▶ _Provided material_

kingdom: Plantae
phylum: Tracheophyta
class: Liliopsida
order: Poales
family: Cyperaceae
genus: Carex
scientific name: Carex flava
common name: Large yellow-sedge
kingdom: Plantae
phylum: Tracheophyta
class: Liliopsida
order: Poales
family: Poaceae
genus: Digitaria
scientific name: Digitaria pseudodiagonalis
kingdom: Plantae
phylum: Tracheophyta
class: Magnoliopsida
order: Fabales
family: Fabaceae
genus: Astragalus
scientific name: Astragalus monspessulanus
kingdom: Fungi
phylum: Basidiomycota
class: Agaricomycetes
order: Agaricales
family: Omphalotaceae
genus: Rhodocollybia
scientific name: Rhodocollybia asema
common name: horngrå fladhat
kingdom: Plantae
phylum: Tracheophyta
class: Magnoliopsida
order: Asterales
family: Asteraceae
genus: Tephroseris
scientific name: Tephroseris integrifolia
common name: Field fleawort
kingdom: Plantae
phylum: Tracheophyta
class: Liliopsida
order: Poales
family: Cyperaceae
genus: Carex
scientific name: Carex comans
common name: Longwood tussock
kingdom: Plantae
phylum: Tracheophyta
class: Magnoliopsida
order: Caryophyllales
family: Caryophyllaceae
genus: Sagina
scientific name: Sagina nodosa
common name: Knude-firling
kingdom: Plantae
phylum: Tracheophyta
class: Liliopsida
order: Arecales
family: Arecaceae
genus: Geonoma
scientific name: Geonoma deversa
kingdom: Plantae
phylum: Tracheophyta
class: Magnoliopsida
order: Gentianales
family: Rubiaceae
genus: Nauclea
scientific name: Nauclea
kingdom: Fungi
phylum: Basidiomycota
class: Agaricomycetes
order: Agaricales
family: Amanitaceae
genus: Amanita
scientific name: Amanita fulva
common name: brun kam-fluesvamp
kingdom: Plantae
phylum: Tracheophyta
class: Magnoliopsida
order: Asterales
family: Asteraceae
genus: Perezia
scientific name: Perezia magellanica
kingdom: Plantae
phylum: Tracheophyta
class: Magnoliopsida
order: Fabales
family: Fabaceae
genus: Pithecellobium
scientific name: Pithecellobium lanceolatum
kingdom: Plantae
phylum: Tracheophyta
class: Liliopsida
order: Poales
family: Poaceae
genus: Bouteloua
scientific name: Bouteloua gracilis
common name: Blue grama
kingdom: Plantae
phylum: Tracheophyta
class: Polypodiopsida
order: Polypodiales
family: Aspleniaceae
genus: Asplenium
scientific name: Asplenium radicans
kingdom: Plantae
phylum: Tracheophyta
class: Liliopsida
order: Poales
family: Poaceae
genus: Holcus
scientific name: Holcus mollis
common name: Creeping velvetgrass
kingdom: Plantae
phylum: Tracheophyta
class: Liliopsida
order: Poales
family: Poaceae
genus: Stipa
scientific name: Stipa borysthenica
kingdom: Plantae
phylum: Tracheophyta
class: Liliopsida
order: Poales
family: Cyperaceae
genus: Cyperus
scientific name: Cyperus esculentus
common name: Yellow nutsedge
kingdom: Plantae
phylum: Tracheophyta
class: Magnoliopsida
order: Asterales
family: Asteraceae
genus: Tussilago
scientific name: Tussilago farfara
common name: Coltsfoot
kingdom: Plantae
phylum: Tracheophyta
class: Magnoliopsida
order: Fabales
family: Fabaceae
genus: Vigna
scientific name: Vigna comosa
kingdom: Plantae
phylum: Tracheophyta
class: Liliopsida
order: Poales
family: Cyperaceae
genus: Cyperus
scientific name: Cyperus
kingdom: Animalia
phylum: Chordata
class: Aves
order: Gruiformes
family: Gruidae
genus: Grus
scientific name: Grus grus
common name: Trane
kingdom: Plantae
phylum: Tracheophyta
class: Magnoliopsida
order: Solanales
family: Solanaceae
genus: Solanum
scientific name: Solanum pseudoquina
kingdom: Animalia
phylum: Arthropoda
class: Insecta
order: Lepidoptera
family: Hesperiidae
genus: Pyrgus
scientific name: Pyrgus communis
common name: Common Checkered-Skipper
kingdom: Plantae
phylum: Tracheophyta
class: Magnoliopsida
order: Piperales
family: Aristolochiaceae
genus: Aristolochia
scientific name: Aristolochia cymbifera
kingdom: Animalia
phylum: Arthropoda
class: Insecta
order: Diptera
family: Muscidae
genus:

▶ _Work to do_
Rewrite everything from "genus: Aristolochia" down to the end of the records, swapping "scientific name" for "species name" and keeping all else the same.

▶ _Solution to this task_
genus: Aristolochia
species name: Aristolochia cymbifera
kingdom: Animalia
phylum: Arthropoda
class: Insecta
order: Diptera
family: Muscidae
genus:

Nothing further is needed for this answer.